Dataset records:
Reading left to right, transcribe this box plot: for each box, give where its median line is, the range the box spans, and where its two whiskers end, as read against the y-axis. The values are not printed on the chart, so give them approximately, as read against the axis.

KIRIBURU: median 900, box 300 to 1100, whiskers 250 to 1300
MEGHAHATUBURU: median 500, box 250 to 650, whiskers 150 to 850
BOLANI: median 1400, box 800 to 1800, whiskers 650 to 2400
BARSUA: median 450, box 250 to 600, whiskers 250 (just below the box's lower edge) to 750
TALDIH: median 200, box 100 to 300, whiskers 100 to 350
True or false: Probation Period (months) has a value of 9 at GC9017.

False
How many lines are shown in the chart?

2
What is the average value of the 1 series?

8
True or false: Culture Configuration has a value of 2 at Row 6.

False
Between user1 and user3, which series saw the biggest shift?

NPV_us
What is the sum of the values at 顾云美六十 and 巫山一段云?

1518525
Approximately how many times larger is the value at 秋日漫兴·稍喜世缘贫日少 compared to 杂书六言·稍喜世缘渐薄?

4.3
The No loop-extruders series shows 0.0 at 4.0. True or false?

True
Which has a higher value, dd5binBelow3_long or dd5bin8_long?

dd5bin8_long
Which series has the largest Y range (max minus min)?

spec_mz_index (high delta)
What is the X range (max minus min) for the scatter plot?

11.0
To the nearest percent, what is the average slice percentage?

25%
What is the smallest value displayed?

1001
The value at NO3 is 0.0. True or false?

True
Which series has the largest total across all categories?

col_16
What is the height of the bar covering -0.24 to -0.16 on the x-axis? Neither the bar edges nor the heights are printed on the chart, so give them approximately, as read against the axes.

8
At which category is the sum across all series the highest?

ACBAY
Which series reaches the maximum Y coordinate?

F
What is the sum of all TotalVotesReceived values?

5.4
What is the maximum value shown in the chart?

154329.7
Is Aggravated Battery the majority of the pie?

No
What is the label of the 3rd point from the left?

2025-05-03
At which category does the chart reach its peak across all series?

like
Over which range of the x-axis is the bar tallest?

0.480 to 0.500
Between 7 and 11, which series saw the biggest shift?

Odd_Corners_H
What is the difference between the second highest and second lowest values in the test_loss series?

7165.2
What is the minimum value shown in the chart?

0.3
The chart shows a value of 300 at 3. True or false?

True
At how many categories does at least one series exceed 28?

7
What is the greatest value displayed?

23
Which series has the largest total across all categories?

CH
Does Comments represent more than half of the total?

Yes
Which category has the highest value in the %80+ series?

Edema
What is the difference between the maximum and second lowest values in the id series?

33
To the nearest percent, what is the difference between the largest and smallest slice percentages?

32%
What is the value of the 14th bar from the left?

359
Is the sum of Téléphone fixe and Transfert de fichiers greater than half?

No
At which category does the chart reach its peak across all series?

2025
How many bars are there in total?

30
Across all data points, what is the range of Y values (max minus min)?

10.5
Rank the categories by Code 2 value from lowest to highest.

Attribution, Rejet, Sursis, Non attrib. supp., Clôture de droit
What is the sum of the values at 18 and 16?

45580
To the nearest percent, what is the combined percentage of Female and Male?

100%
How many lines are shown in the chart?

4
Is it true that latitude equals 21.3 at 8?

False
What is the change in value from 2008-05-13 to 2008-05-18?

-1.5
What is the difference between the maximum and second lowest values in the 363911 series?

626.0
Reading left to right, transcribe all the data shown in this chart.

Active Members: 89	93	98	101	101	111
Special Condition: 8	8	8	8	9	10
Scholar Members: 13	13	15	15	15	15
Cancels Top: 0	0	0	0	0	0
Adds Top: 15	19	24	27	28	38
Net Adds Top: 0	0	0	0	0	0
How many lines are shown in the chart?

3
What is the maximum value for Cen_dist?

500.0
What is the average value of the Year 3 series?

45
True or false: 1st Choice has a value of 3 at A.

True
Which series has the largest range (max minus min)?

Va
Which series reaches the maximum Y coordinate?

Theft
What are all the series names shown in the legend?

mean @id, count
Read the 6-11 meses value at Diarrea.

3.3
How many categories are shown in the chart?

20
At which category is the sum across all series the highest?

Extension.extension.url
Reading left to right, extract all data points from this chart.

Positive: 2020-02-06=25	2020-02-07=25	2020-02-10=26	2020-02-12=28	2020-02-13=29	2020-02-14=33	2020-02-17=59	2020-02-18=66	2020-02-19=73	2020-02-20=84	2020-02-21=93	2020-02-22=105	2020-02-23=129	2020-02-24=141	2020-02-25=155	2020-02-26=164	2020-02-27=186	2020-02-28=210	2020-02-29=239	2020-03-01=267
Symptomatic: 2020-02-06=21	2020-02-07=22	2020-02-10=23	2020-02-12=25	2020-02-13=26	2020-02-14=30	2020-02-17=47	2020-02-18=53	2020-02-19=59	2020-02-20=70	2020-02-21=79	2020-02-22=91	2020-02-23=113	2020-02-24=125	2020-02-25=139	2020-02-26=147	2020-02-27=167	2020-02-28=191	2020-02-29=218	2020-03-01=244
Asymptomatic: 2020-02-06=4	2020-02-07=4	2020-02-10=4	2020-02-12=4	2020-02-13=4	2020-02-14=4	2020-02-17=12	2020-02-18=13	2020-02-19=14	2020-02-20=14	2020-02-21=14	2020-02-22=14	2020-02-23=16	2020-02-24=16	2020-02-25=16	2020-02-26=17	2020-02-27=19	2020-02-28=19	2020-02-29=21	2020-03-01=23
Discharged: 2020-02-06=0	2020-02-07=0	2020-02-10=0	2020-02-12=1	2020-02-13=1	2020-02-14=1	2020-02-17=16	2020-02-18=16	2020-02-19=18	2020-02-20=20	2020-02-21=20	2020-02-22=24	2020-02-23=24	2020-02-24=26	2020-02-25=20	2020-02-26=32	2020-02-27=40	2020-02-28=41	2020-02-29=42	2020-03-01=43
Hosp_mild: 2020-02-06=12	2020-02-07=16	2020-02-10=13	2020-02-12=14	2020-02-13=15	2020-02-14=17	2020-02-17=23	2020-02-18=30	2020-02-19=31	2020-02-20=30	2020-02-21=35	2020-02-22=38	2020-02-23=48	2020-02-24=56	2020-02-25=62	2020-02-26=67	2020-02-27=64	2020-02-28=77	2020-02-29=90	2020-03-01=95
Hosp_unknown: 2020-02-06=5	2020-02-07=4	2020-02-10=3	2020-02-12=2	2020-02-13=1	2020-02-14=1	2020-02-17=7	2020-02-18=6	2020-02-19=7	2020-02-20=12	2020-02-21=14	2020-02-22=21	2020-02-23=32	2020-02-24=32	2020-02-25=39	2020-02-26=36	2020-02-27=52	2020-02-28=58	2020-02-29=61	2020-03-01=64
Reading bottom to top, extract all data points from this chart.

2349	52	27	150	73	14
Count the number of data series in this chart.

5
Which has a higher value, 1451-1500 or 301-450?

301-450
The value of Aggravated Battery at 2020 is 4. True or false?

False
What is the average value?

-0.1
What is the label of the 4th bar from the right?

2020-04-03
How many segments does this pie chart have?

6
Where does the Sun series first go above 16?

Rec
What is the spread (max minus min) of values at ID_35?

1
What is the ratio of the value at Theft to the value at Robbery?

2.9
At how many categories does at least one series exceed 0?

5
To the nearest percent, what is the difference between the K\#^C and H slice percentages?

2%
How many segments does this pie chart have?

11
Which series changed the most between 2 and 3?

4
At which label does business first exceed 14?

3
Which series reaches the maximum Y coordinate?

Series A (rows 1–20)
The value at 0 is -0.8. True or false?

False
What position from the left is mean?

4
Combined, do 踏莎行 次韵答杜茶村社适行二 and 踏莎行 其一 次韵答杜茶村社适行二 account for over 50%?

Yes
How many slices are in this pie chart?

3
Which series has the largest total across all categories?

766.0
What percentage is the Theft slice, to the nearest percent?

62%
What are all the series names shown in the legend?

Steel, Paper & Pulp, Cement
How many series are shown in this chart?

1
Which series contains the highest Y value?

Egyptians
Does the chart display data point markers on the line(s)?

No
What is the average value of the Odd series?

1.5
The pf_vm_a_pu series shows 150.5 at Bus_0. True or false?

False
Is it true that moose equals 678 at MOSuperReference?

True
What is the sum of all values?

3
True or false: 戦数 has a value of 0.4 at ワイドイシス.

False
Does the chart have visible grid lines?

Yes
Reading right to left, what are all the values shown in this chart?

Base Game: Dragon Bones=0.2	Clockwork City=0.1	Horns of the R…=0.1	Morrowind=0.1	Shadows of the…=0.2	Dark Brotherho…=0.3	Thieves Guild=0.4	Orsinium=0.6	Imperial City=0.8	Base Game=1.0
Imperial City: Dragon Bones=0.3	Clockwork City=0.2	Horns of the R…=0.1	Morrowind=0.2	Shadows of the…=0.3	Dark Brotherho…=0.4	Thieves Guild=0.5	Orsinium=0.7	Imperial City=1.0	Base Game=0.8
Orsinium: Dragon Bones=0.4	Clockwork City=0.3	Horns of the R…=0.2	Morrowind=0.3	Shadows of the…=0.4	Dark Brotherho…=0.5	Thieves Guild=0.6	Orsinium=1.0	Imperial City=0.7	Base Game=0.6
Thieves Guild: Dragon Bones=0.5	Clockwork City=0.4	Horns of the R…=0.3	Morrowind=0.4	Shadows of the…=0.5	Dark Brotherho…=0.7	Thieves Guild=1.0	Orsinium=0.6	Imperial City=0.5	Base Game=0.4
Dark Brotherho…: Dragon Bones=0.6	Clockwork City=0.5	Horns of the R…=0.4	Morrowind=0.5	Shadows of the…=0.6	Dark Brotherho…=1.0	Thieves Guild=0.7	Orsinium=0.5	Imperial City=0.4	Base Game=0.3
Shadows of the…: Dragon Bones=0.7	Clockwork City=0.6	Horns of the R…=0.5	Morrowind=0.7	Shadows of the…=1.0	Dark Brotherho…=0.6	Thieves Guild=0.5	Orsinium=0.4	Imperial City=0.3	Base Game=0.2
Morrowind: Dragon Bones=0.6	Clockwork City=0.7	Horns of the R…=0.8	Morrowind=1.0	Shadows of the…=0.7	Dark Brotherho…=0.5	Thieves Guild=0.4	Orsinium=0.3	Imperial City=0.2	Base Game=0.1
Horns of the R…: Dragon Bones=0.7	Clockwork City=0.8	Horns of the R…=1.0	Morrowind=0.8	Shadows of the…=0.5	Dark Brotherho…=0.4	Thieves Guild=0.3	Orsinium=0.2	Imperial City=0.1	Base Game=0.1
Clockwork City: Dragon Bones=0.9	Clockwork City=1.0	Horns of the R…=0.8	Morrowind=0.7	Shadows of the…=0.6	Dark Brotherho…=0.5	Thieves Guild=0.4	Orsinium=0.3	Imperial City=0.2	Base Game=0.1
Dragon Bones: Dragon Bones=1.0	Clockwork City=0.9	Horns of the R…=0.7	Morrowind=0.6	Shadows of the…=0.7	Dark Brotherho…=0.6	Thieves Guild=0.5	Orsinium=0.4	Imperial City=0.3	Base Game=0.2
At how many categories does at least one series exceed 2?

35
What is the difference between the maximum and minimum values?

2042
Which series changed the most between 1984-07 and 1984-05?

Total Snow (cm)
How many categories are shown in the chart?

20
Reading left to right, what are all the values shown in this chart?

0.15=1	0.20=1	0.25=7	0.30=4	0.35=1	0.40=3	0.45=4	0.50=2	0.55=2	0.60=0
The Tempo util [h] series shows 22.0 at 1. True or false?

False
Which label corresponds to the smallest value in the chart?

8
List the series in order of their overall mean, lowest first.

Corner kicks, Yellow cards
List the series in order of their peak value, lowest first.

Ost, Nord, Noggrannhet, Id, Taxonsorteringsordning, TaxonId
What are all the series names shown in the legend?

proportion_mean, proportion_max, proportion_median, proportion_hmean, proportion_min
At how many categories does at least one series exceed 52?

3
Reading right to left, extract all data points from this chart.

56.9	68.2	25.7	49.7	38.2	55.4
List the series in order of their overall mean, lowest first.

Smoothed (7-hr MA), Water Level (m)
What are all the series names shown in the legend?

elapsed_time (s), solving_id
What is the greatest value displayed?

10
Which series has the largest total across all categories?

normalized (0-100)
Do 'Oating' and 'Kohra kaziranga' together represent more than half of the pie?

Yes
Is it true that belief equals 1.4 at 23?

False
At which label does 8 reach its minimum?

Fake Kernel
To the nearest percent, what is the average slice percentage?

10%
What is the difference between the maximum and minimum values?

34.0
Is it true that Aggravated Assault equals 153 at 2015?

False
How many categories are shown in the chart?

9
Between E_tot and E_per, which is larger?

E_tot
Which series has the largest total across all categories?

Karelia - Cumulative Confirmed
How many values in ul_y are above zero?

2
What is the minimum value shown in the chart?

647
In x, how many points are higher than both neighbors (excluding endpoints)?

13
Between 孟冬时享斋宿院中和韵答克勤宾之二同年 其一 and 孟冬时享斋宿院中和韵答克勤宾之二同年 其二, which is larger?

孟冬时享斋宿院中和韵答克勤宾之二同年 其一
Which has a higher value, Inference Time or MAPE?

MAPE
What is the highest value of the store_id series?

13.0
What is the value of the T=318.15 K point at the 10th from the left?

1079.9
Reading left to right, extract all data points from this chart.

**Action item:** Pick out every line in the listing above that contains the word "second", and copy each one in full.

**Task solution:**
What is the difference between the second highest and second lowest values in the test_loss series?
What is the difference between the maximum and second lowest values in the id series?
What is the difference between the maximum and second lowest values in the 363911 series?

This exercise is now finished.